Adding keys as indexed keys vs STORING

Last updated: 2022-02-01

Regular indexed keys and the STORING clause serve very similar purposes in Google Cloud Spanner.

For example, let's consider this table which describes completable tasks.

CREATE TABLE tasks
  created_by_user_id STRING(36) NOT NULL,
  # e.g. "Buy milk"
  content STRING(MAX),
  # "HIGH" | "LOW"
  priority STRING(MAX),
  completed_at TIMESTAMP,

Let's imagine we want to show the current user all their tasks for a given priority. One way we can speed up this query is by creating the following index.

CREATE INDEX
  active_tasks_by_priority_idx
ON
  user (
    created_by_user_id,
    completed_at,
    priority
  )

Alternatively, we could have priority in a STORING clause instead of in the index keys.

CREATE INDEX
  active_tasks_by_priority_idx
ON
  user (
    created_by_user_id,
    completed_at
  ) STORING (
    priority
  )

The advantage of adding STORING over an index with just the other two keys is that it removes the need to join on the base tasks table which makes the query cheaper as priority is colocated with the index. If we did not store priority, Spanner would have to look at the values in our index then go to the base tasks table to look up the priority value.

But adding priority to the indexed keys would also avoid having to look up the value in the base table. Let's imagine our app limits the user to three active (compelted_at IS NOT NULL) HIGH priority tasks and five active MEDIUM priority tasks (focus is important). This means that when we create a new task, we need to first do a read inside a read-write transaction to avoid a task being created which exceeds the task limit, then do our write to create the task. What is the difference between using indexed keys and STORING if we create one HIGH priority task then one MEDIUM priority task?

If STORING is used and we create a new HIGH priority task, the transaction will lock all rows matching the specified created_by_user_id and completed_at values. i.e. All user task creation will be locked, regardless of priority. This means that the subsequent MEDIUM priority task creation will be blocked.

If priority is an indexed key, on the other hand, the transaction will only lock rows which match the queried priority. Consequently, the MEDIUM priority task creation will not be blocked.

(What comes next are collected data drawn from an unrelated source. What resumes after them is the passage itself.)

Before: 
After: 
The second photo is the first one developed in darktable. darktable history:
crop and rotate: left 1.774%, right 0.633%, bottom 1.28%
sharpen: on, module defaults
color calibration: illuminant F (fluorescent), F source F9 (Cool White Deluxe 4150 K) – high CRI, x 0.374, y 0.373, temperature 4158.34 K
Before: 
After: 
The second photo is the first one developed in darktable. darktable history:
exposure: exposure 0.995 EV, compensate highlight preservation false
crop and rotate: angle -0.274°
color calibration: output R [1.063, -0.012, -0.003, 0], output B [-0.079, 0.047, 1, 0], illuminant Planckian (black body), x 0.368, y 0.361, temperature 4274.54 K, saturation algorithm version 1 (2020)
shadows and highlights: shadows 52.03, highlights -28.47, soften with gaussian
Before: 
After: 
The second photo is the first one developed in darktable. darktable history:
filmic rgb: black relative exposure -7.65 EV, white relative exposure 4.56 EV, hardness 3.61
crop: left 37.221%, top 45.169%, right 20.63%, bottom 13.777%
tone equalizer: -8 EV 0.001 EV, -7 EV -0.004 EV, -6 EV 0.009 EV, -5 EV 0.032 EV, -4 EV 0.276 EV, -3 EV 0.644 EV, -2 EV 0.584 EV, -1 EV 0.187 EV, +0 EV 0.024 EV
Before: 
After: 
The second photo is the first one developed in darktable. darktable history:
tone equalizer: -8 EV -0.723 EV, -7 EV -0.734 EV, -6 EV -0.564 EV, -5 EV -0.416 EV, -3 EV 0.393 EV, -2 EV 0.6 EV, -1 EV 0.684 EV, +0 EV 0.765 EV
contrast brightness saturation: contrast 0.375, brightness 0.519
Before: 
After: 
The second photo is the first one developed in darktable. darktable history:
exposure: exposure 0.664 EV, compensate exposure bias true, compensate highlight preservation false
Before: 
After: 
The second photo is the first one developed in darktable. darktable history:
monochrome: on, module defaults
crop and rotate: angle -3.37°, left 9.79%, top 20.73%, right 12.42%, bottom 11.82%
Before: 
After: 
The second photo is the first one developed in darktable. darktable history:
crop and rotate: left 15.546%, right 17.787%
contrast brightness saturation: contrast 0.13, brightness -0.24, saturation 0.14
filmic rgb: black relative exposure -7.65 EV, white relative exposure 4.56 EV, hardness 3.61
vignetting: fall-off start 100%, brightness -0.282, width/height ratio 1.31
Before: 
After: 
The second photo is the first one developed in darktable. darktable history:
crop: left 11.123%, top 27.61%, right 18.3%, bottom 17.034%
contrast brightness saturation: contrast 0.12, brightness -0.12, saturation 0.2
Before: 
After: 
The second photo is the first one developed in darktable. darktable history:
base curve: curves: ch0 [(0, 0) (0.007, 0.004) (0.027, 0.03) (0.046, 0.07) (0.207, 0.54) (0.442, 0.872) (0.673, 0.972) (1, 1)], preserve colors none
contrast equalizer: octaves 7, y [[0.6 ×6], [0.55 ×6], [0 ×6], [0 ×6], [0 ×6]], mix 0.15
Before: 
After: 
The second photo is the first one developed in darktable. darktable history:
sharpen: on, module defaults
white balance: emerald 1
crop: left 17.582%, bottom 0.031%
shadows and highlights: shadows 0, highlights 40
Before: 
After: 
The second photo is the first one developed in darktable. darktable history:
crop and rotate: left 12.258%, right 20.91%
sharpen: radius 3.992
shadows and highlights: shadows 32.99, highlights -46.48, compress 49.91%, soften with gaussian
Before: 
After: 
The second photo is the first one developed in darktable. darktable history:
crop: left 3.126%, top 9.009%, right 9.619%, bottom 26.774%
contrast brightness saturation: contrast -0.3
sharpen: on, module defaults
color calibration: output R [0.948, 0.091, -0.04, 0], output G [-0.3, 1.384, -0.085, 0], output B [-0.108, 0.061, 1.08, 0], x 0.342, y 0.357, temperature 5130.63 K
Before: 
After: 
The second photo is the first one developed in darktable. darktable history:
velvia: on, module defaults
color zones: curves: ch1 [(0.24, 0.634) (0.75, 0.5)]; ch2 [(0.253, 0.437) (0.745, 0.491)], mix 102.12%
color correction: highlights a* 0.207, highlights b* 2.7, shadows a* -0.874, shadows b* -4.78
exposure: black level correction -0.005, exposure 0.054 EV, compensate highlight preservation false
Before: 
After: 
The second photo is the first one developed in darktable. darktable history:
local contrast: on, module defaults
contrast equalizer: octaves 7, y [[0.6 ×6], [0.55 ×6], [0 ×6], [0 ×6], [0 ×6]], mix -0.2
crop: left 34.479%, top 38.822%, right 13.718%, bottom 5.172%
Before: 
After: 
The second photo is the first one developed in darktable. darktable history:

This is a trivial example where the blocking is minimal. However, with larger amounts of data, this difference can cause serious performance issues.

Also note that read-only transactions do not acquire locks so this difference only applies to read-write transactions.

Open Questions

STORING comes at the cost of extra storage space vs not using STORING. However, this is also true of additional index keys. What is the difference in cost here?
How can we illustrate this with the query planner?
Why don't we always use indexed keys if they come with reduced locking costs?
How does INTERLEAVE fit in here? Like STORING, it is an approach to reduce join costs.